The body relies on two major thyroid hormones, T3 (triiodothyronine) and T4, tetraiodothyronine to regulate how it uses energy.  While the T3 hormone is actually more active in the body than T4, the standard treatment for hypothyroidism is synthetic T4 replacement hormone.  This is because T4 converts to T3 in the bloodstream due to an iodine reaction.  When this occurs, T3 carries the metabolic “message” to all other cells in the body. 
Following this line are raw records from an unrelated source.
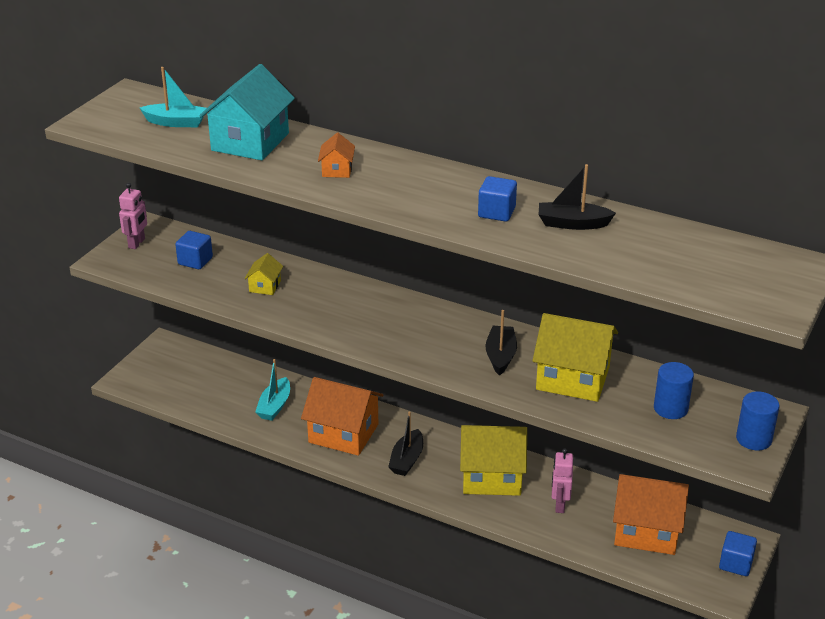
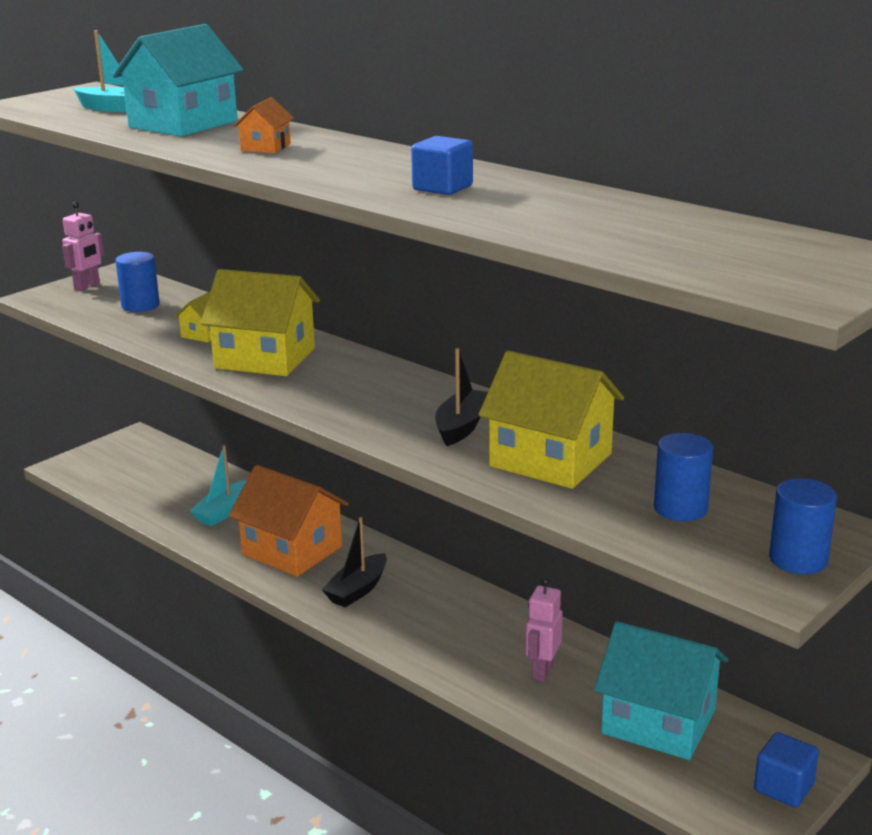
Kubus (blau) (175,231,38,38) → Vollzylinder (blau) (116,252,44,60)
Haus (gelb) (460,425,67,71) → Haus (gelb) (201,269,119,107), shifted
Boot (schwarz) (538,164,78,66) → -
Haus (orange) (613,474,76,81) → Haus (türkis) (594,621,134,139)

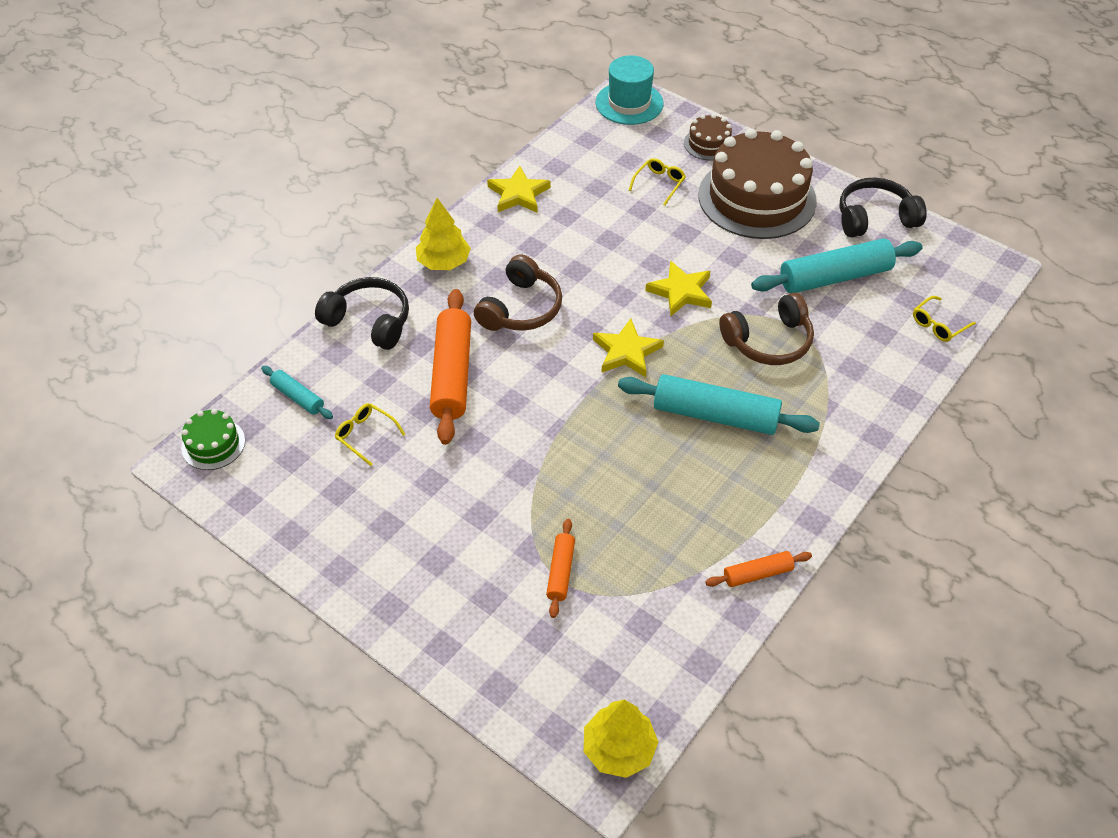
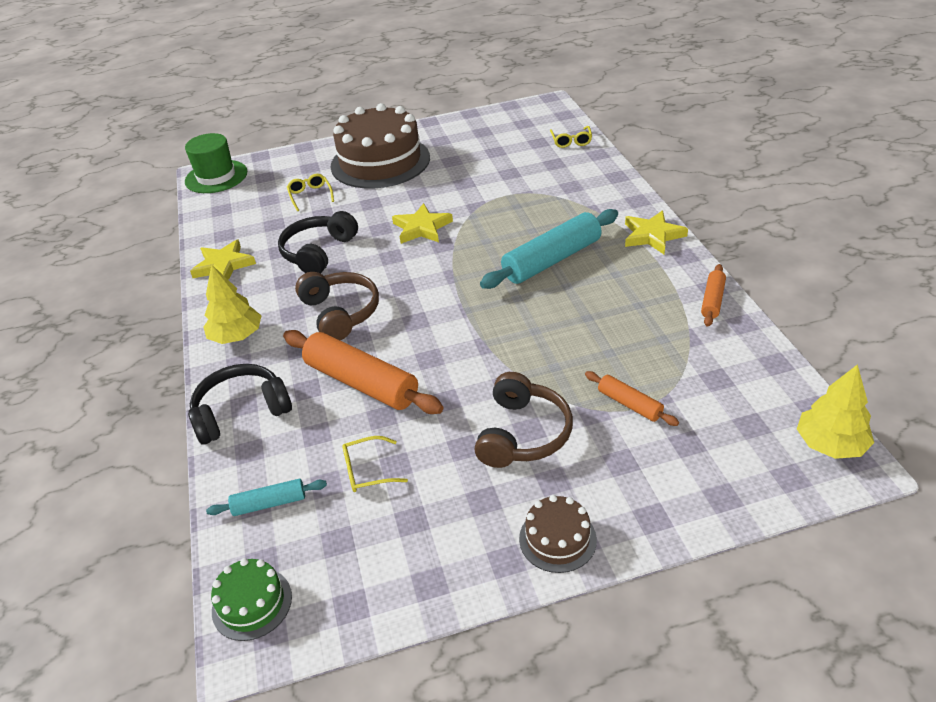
Stern (gelb) (593,319,71,58) → Stern (gelb) (625,210,63,45), shifted
Hut (türkis) (596,55,67,70) → Hut (grün) (185,133,62,60)
Kuchen (braun) (684,114,48,47) → Kuchen (braun) (519,495,78,78), shifted
Kopfhörer (braun) (719,293,95,72) → Kopfhörer (braun) (474,372,99,96), shifted
Nudelholz (türkis) (751,238,171,55) → -
Kopfhörer (schwarz) (839,178,88,59) → Kopfhörer (schwarz) (278,211,80,63), shifted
  • Synthetic T4 hormone replacement is the most common treatment for the lack of thyroid hormone, allowing the body to perform the natural process of conversion to T3.
  • T4 is most often taken orally in pill form daily.
  • Dosages of T4 hormone vary for individuals.
  • While synthetic T4 is the most common thyroid hormone replacement, other forms such as animal T4 is also used.
  • Synthetic T3 is sometimes used in specific situations, such as following thyroid surgery, in anticipation of radioiodine ablation in case of cancer.
  • The T4 hormone remains in the body approximately 7 days after ingestion (of the replacement supplements), as opposed to T3, which disappears after 24 hours.
  • A thyroid hormone imbalance can be detected by a simple blood test.  The ultimate goal of medical practitioners is to normalize thyroid stimulating hormone (TSH) levels to alleviate symptoms.